3 Indicted In Explosives Theft Federal Charges Stem From Thefts At Lucky Friday Mine
Three North Idaho men have been charged with conspiracy and possession of stolen explosives in connection with the theft of about 500 pounds of “stick powder” from the Lucky Friday mine in July.
A Boise grand jury Wednesday indicted Kent A. Johnson, Corey L. Miller and Joseph E. Tepner-Galland, saying they arranged the break-in and planned to sell the explosives to others.
All three remain in the Spokane County Jail without bail.
If convicted of both crimes, each man could serve up to 20 years in prison and pay fines of up to $250,000.
Tepner-Galland, 26, of Coeur d’Alene, faces a third charge: being a felon in possession of explosives. His record includes burglary convictions in Idaho and Montana.
Federal officials say Miller, 34, of Osburn, and Johnson, 31, of Coeur d’Alene, devised a plan to obtain explosives from a mine where Miller had formerly worked.
They have acknowledged they broke into an explosives shed at the mine on July 30 and removed 10 cases of “stick powder” explosives and detonating cord.
Tepner-Galland later admitted he helped drive the explosives from Johnson’s Coeur d’Alene property to a lake near Sandpoint.
Officials have recovered more than 400 pounds of the explosives. The three men were arrested separately within two weeks of the break-in.
The theft and later reports that Johnson had ties to militia groups and a terrorist organization raised concerns across the Northwest.
Because Miller alleged that Johnson might sell the explosives to a Canadian terrorist group that wanted to blow up a dam, dam operators in British Columbia placed security guards on maximum alert.
Investigators tried to find out if Johnson, an unemployed construction worker, had connections to area militia groups and even the Aryan Nations group in Hayden Lake.
During Johnson’s first court appearance last month, prosecutors said he also is a member of “The Circle,” an alleged gang that sells methamphetamine and other drugs in the area.

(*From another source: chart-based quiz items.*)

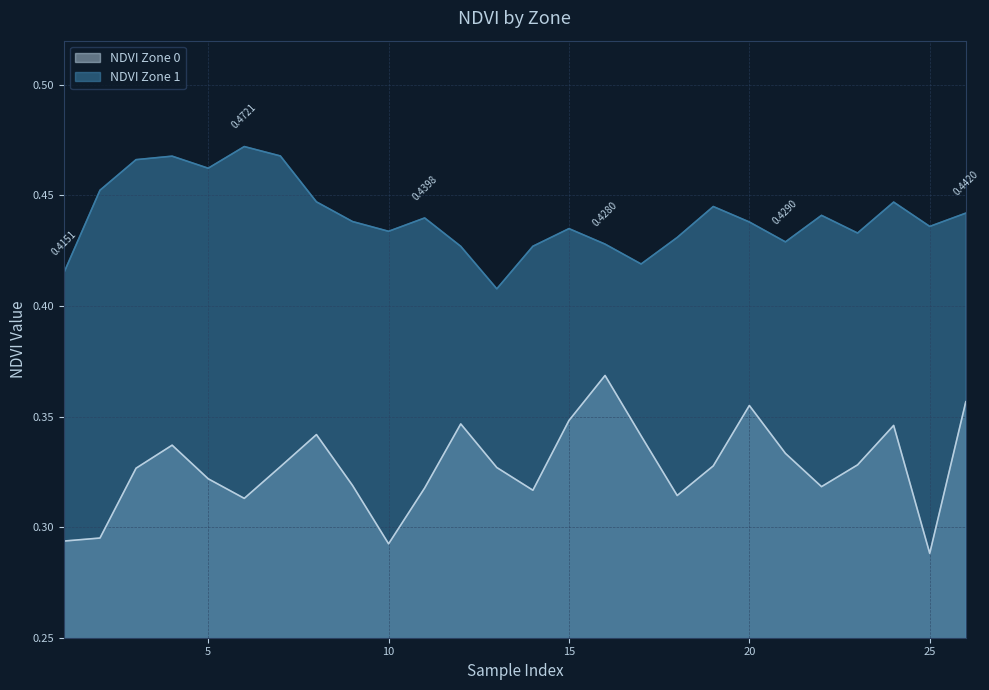

List the series in order of their overall mean, highest first.

NDVI Zone 1, NDVI Zone 0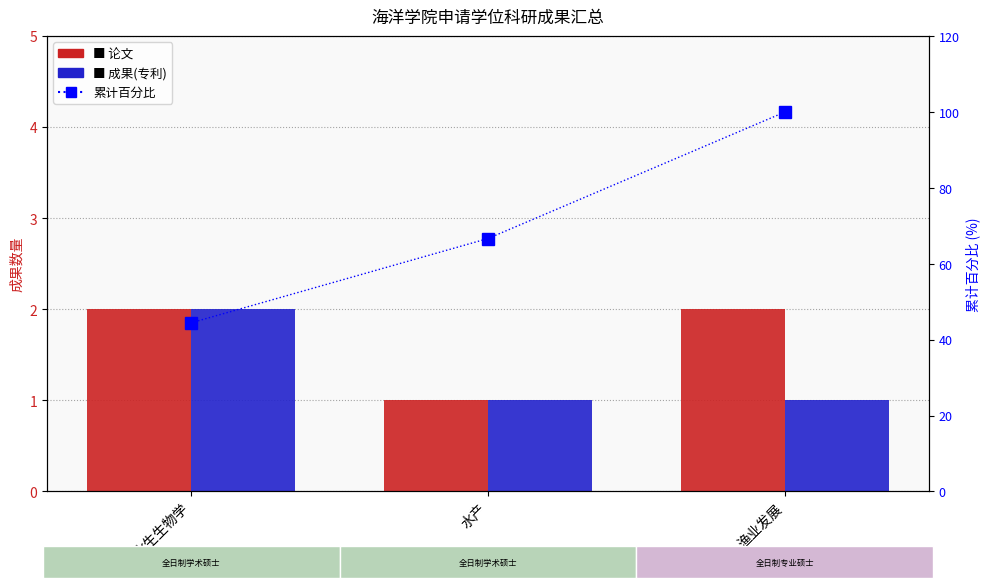

Count the 成果(专利) values in the range 1 to 2.

3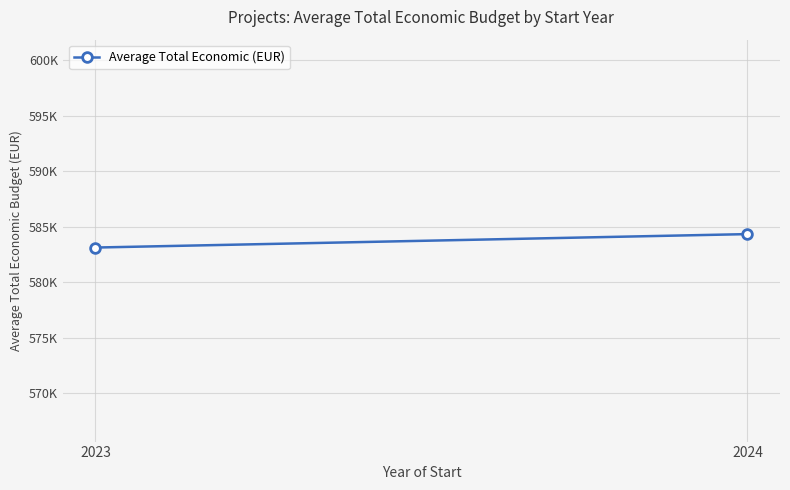

Reading left to right, list all the values displayed in this chart.

583122.3	584333.5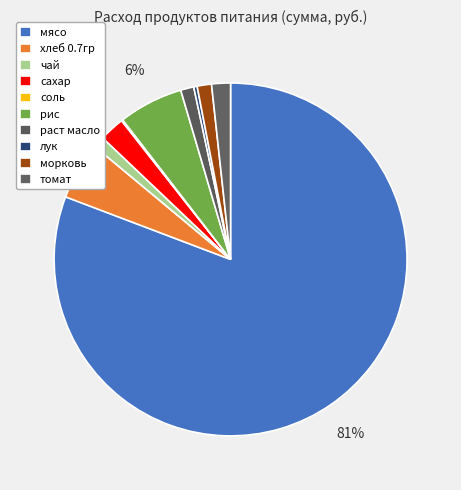

Rank the categories by value from highest to lowest.

мясо, рис, хлеб 0.7гр, сахар, томат, морковь, раст масло, чай, лук, соль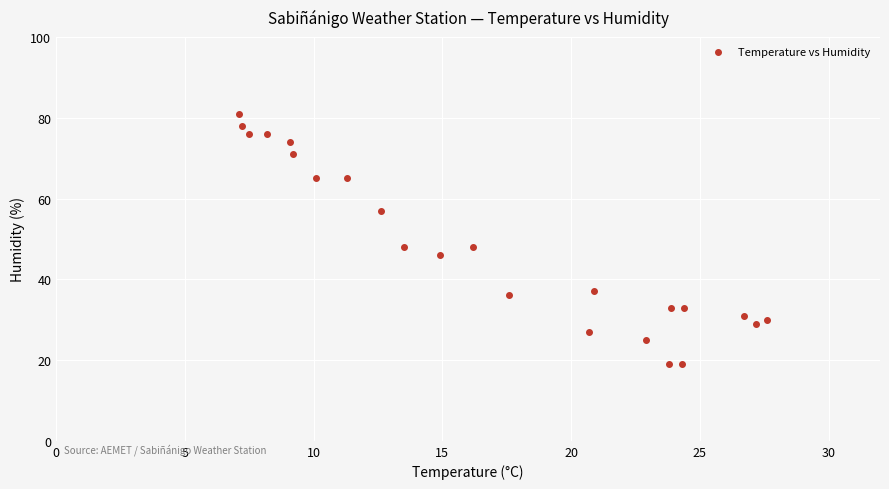

What is the range of Y values (max minus min)?

62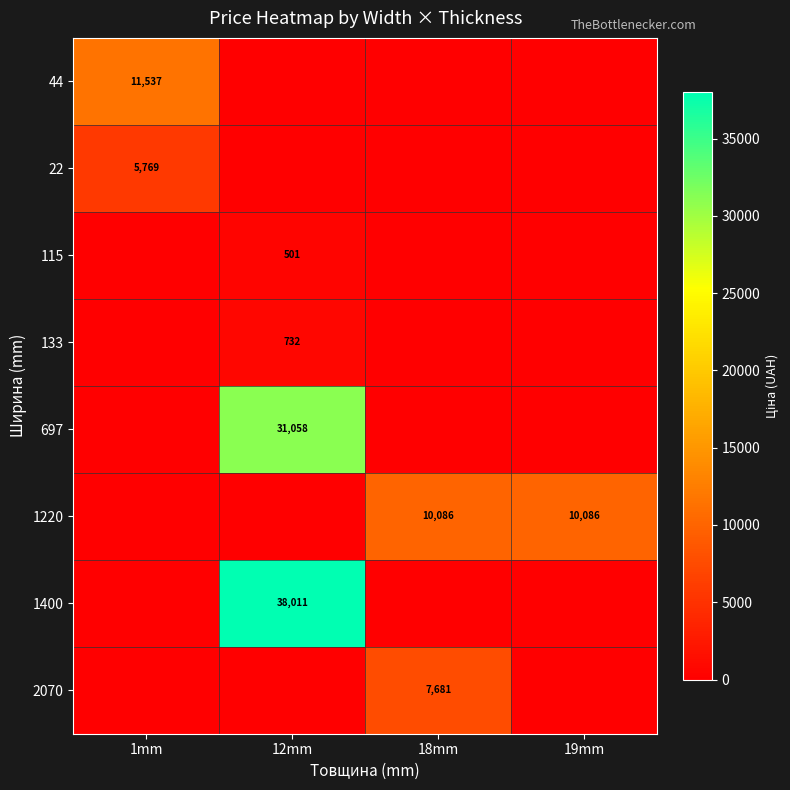

The value of 133 at 12mm is 732. True or false?

True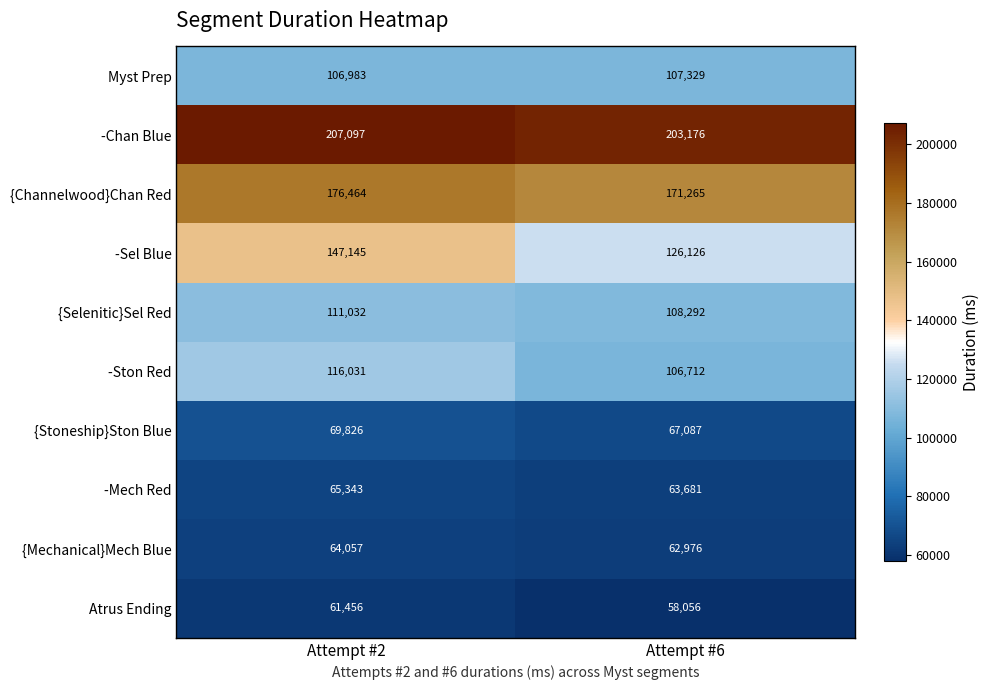

What is the difference between the maximum and minimum values in the -Ston Red series?

9319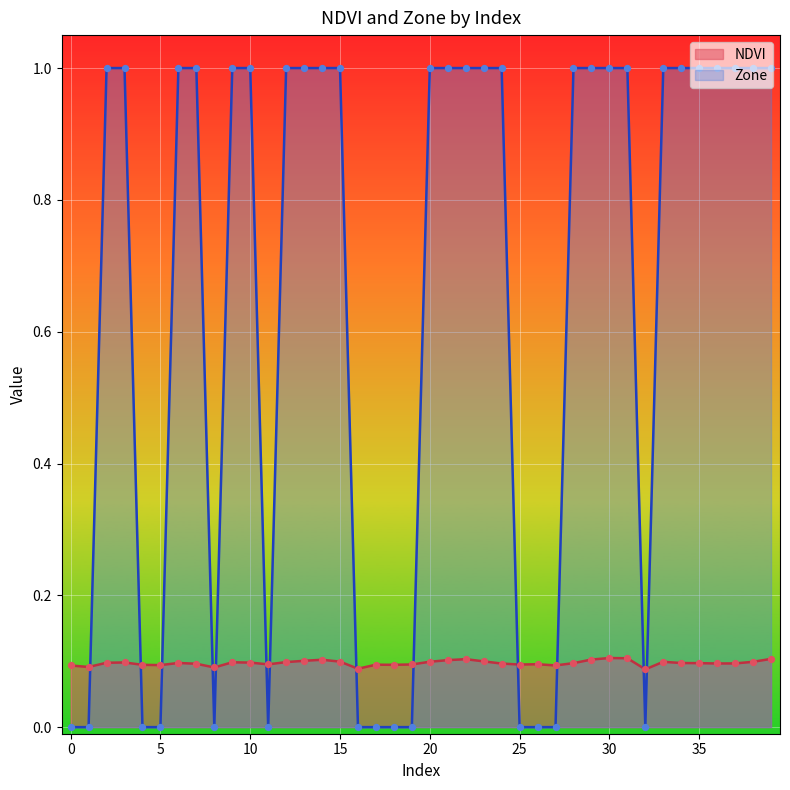

Which series has the largest Y range (max minus min)?

Zone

Johnson has denied having connections to terrorist or militia groups.
He also said, in a jail interview, that he planned to sell the explosives to a Canadian rancher who needed them to remove beaver dams on his land.
Arraignments on the federal charges will take place in Moscow.
Bureau of Alcohol, Tobacco and Firearms Special Agent Herb Byerly said investigators are continuing their search for additional explosives.